(Beginning of Records shown)

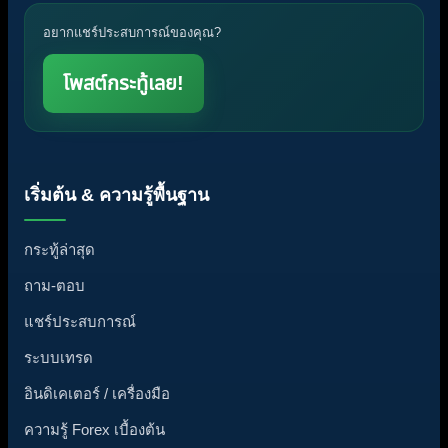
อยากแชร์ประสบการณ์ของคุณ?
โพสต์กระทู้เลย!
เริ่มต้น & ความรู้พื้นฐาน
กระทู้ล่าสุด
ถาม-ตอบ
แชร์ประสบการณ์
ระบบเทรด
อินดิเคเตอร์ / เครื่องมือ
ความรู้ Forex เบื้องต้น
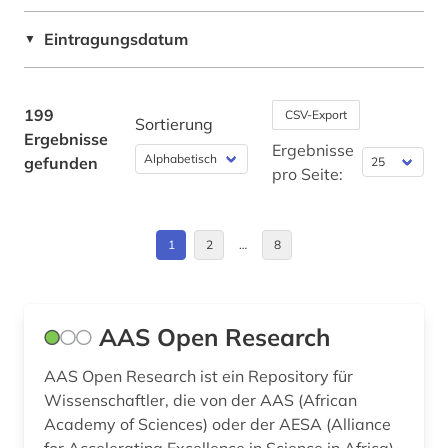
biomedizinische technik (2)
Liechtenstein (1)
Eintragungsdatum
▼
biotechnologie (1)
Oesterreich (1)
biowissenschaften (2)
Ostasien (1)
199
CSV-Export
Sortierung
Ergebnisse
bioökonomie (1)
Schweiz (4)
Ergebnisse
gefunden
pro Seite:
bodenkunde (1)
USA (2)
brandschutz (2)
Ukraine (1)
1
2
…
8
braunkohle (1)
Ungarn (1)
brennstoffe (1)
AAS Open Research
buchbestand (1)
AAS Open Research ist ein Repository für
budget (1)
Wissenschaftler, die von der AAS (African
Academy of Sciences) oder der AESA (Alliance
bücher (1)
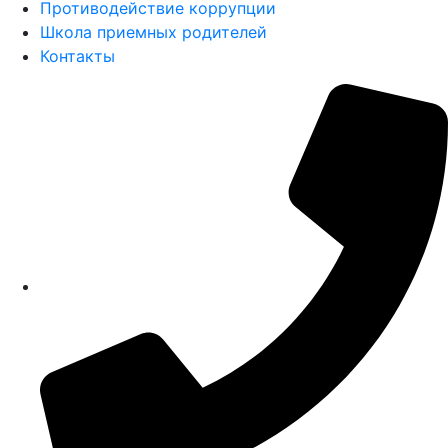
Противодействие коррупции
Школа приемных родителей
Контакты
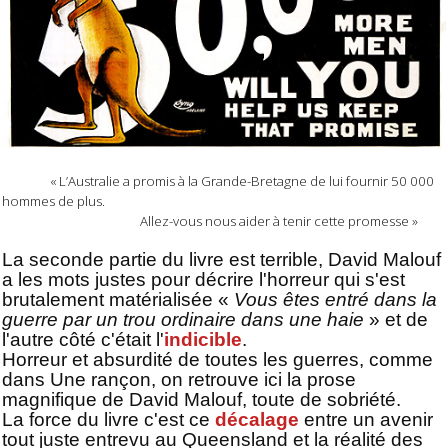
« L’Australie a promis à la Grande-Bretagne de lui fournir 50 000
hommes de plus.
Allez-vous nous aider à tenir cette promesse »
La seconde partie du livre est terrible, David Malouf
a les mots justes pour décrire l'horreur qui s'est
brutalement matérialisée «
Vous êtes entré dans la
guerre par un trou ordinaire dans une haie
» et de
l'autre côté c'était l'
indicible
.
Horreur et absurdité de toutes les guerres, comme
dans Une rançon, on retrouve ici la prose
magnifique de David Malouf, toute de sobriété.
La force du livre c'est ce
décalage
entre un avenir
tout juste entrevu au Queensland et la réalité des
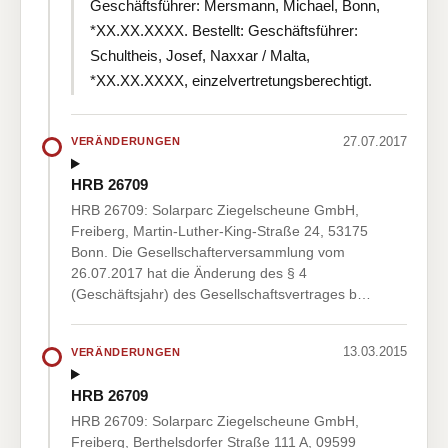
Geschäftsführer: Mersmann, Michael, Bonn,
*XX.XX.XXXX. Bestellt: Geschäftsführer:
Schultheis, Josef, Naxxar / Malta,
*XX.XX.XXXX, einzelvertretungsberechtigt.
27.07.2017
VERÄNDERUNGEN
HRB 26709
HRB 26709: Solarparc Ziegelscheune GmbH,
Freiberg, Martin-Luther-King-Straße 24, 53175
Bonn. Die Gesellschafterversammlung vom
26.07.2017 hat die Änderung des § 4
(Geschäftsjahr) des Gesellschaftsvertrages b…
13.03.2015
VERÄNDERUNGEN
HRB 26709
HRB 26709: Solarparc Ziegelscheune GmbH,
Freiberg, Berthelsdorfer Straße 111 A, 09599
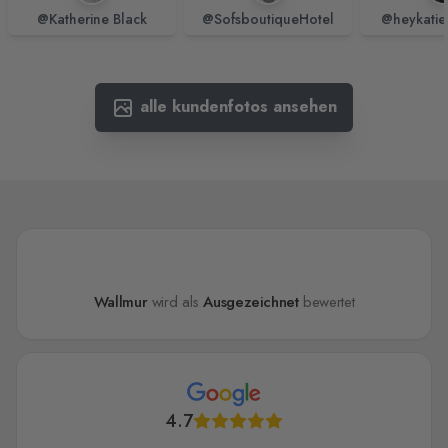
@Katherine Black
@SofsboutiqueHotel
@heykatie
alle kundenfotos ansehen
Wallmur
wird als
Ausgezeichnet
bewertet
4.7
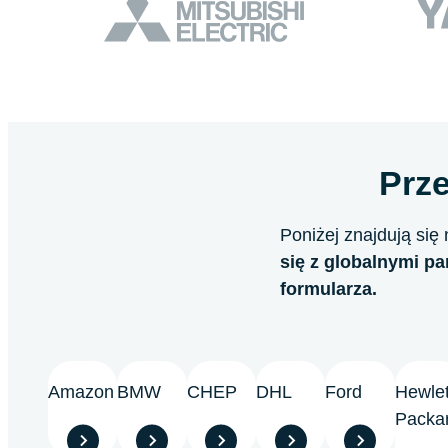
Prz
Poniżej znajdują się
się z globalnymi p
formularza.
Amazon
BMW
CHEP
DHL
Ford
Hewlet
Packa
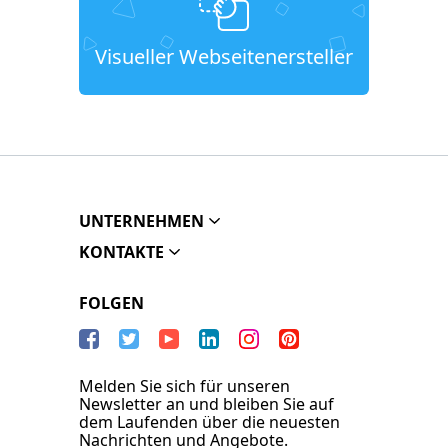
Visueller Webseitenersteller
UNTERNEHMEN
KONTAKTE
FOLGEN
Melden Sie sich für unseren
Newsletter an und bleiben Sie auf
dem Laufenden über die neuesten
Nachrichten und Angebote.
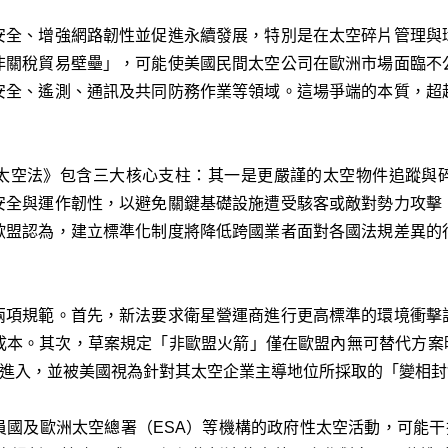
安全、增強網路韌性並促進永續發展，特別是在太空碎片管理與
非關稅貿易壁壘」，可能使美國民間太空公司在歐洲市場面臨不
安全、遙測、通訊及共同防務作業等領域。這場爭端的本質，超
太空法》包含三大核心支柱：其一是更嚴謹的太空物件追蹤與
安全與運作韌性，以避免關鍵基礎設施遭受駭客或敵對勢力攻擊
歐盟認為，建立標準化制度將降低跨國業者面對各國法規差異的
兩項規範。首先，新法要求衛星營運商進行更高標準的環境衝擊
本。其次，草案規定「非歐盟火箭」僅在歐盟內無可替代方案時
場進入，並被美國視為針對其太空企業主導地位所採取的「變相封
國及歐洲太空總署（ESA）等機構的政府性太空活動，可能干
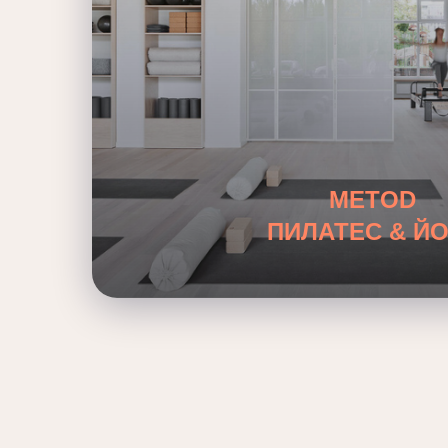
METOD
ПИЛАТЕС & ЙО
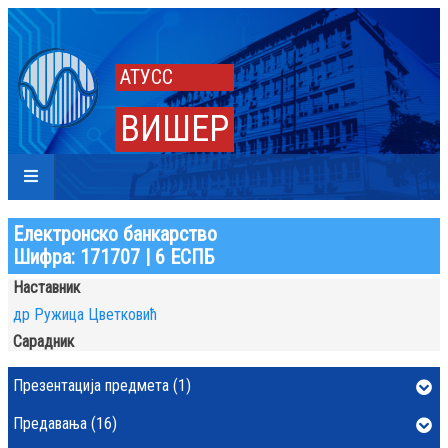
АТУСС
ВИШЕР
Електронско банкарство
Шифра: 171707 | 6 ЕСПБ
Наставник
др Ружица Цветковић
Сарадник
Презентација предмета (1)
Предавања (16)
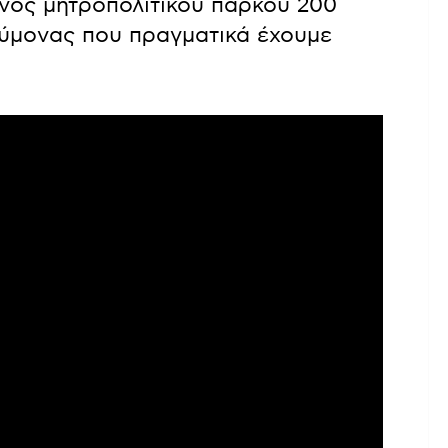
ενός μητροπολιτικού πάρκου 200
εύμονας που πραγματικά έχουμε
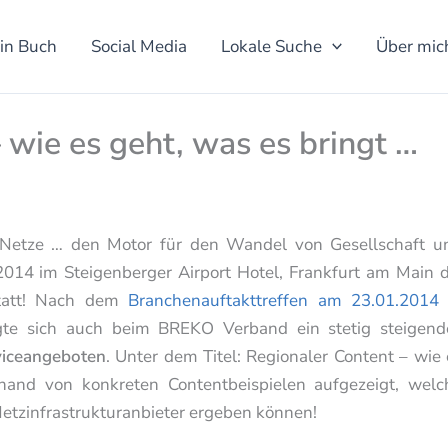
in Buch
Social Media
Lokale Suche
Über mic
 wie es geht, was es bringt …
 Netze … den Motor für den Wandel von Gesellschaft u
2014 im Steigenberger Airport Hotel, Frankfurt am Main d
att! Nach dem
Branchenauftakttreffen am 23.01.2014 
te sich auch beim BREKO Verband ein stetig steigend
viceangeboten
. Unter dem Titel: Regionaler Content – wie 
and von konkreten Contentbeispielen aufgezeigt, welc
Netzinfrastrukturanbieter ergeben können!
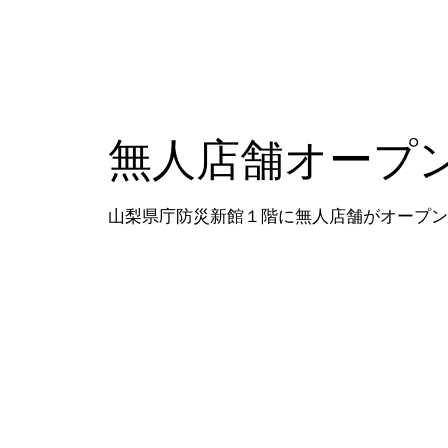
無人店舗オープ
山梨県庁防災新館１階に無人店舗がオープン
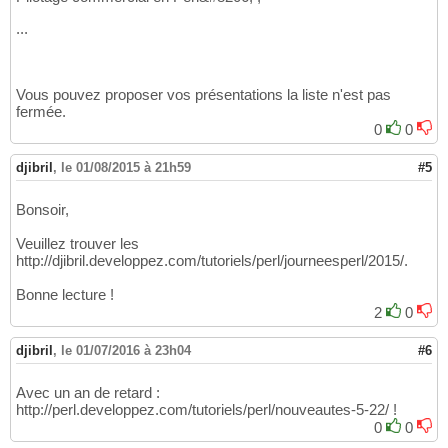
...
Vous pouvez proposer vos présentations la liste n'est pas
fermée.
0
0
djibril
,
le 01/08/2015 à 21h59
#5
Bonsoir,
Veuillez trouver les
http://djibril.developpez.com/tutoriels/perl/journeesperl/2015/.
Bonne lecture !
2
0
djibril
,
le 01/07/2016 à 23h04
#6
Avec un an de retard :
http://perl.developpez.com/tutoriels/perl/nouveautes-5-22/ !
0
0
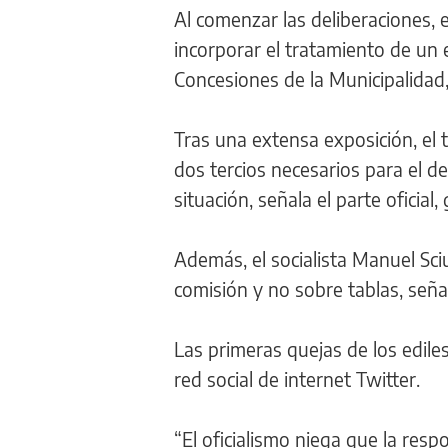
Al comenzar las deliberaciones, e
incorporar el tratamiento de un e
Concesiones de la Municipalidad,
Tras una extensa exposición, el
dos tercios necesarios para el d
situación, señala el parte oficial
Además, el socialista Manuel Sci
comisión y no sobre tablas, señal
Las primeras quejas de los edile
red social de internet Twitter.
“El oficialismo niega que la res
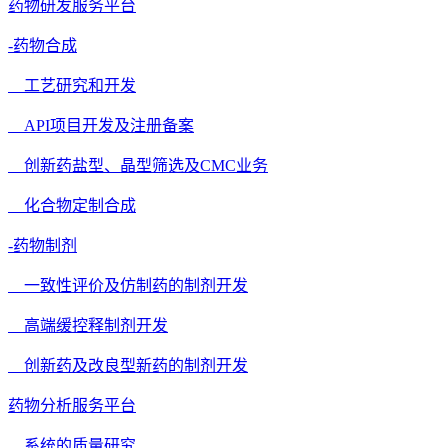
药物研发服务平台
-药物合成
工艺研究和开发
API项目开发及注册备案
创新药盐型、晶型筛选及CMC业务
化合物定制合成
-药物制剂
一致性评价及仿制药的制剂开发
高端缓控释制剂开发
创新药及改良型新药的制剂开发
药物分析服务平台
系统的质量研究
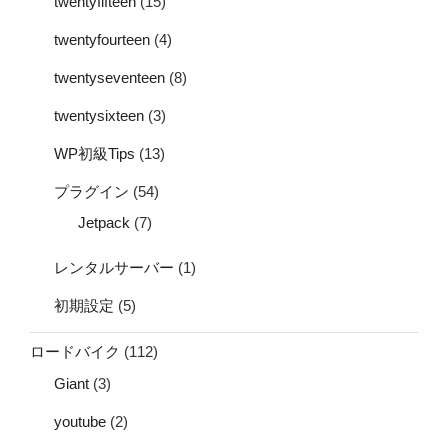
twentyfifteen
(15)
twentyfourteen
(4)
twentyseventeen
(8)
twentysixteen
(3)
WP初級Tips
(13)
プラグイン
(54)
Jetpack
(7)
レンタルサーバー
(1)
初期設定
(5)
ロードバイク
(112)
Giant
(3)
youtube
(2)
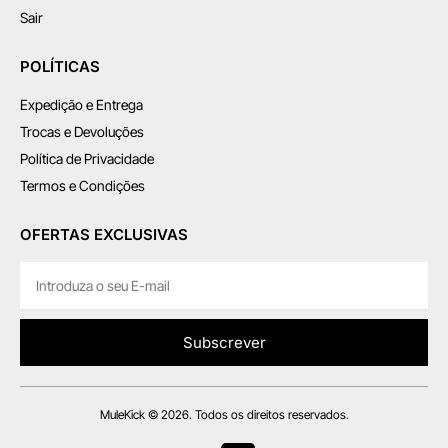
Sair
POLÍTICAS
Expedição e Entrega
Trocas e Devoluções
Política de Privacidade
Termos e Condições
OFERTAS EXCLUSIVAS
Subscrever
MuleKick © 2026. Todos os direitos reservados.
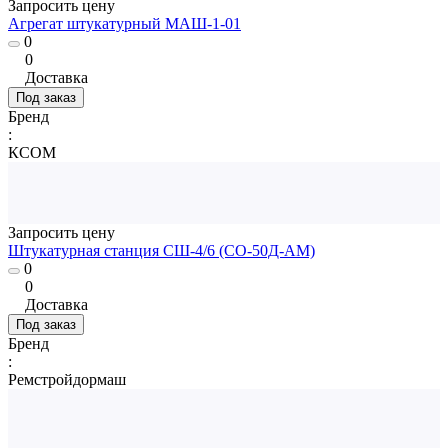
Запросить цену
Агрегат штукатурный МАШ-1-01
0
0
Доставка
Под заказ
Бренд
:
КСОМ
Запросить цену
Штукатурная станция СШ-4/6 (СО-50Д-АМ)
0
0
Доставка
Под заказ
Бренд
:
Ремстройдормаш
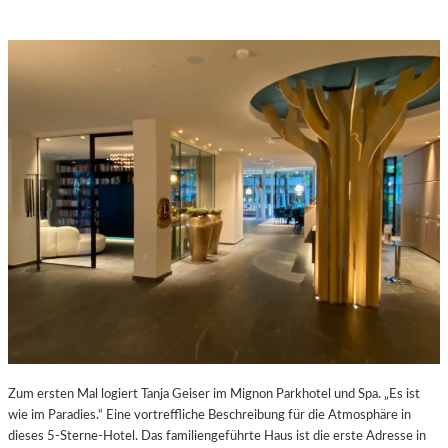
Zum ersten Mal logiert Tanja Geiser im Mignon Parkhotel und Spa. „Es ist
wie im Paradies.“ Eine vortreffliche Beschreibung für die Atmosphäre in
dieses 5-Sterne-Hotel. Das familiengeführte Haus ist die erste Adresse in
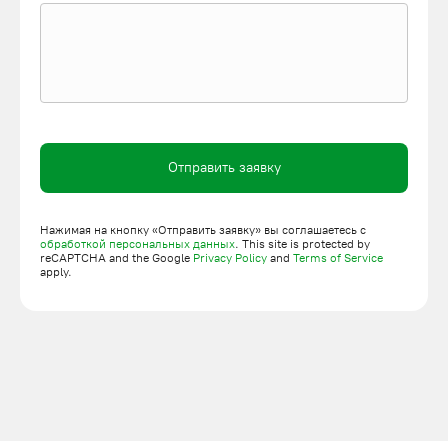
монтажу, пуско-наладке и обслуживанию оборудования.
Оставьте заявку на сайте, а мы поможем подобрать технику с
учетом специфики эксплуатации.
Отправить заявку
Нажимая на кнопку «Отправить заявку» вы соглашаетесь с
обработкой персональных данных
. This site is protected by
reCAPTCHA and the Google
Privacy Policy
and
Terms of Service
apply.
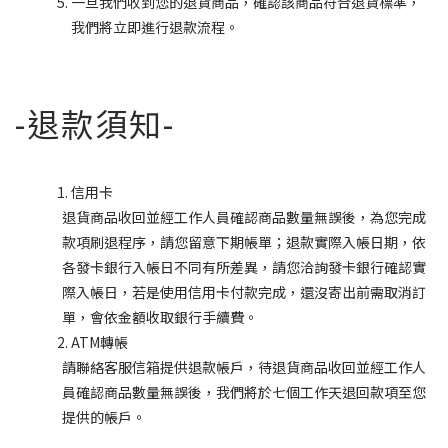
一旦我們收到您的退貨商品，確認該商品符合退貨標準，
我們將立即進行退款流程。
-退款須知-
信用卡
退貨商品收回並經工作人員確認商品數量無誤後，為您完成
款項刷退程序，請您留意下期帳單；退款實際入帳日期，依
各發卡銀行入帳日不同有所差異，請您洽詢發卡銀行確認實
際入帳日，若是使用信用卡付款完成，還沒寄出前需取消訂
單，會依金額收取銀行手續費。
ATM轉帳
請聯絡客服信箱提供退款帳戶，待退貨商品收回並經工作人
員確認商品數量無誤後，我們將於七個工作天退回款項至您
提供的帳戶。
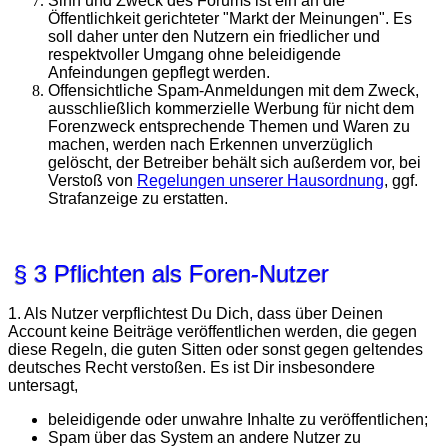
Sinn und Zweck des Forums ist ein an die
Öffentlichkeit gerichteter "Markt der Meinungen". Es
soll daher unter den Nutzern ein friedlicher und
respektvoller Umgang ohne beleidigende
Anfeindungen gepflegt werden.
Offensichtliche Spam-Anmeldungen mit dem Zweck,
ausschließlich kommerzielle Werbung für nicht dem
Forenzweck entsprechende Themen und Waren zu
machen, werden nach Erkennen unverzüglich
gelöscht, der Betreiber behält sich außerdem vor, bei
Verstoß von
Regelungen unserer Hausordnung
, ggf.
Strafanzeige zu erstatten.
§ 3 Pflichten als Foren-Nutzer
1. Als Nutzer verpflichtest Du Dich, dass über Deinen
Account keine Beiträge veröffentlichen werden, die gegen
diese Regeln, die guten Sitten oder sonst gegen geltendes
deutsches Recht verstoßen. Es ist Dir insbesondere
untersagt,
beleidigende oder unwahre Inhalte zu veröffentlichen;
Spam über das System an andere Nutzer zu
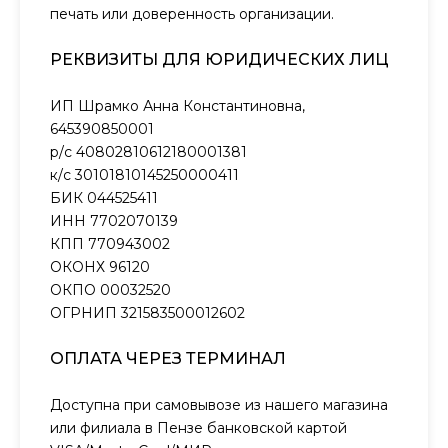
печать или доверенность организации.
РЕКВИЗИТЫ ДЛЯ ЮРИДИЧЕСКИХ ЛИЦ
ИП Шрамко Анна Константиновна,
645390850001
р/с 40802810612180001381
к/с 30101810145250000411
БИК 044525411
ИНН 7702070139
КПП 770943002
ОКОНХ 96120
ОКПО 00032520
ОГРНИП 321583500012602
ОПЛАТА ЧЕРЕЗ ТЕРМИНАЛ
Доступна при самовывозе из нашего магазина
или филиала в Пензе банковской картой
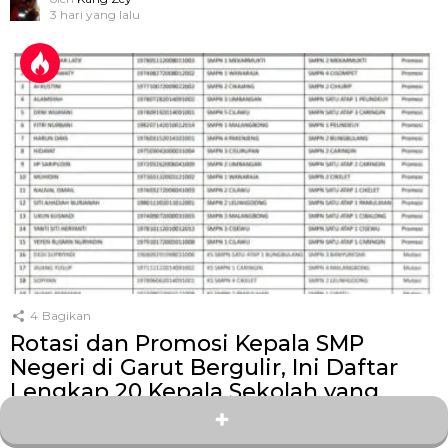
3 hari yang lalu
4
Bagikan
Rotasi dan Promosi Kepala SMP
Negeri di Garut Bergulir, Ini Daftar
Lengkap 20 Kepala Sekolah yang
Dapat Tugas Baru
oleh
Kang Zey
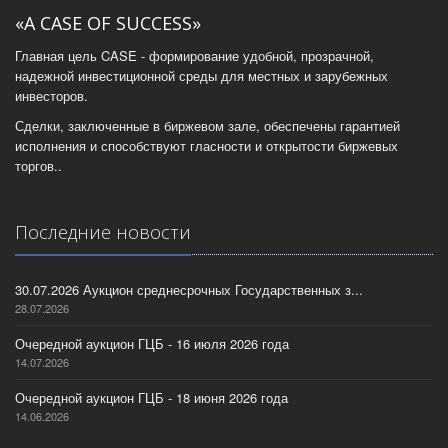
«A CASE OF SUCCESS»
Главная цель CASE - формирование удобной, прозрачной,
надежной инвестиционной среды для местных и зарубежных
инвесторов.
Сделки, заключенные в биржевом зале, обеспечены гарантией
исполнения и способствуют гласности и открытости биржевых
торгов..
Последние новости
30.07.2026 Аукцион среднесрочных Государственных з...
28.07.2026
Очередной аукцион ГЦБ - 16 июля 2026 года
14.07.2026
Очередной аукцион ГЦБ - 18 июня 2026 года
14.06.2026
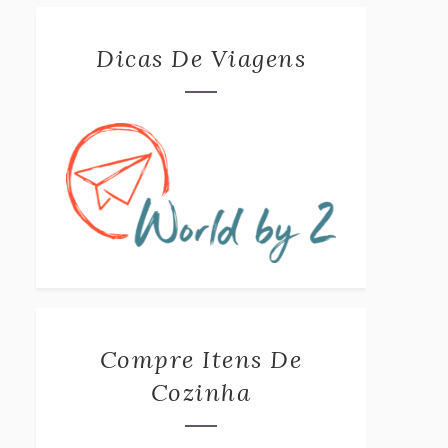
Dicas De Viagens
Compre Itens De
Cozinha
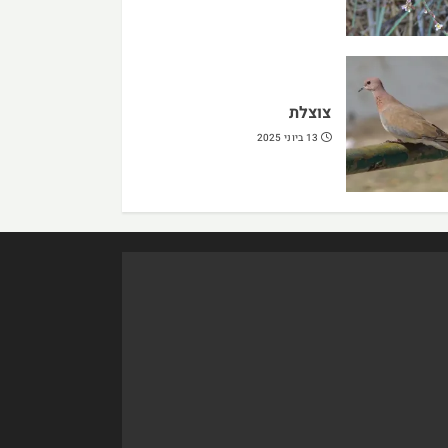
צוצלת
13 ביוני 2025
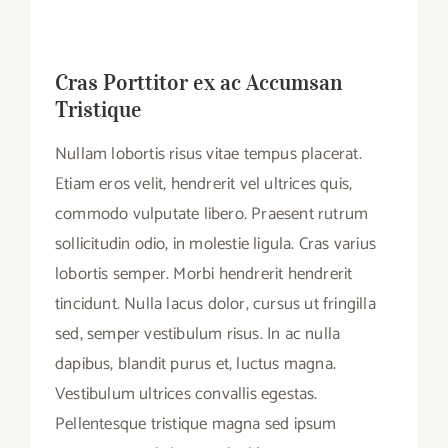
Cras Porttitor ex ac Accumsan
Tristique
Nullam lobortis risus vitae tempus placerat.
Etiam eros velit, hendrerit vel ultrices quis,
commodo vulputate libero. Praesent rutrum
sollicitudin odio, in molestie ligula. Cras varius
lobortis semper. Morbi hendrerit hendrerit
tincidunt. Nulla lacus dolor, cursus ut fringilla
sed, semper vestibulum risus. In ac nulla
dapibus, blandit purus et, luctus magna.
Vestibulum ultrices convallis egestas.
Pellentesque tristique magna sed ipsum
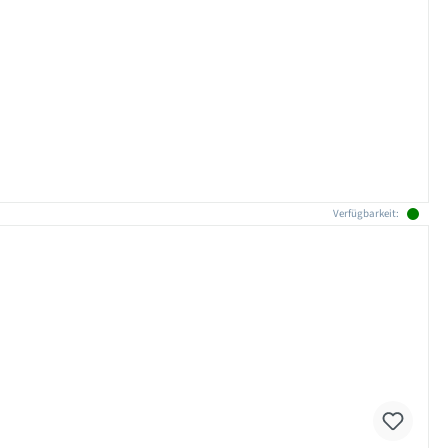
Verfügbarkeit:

(End of Records shown)

**What you have to do**.
Quote the data above exactly from the line with "Dapat Tugas Baru" to the line with "lobortis semper. Morbi hendrerit hendrerit", both ends counted, and nothing else. Pictures don't go in.

**Problem solution**.
Dapat Tugas Baru
oleh
Kang Zey
«A CASE OF SUCCESS»
Главная цель CASE - формирование удобной, прозрачной,
надежной инвестиционной среды для местных и зарубежных
инвесторов.
Сделки, заключенные в биржевом зале, обеспечены гарантией
исполнения и способствуют гласности и открытости биржевых
торгов..
Последние новости
30.07.2026 Аукцион среднесрочных Государственных з...
28.07.2026
Очередной аукцион ГЦБ - 16 июля 2026 года
14.07.2026
Очередной аукцион ГЦБ - 18 июня 2026 года
14.06.2026
Dicas De Viagens
Compre Itens De
Cozinha
צוצלת
13 ביוני 2025
Cras Porttitor ex ac Accumsan
Tristique
Nullam lobortis risus vitae tempus placerat.
Etiam eros velit, hendrerit vel ultrices quis,
commodo vulputate libero. Praesent rutrum
sollicitudin odio, in molestie ligula. Cras varius
lobortis semper. Morbi hendrerit hendrerit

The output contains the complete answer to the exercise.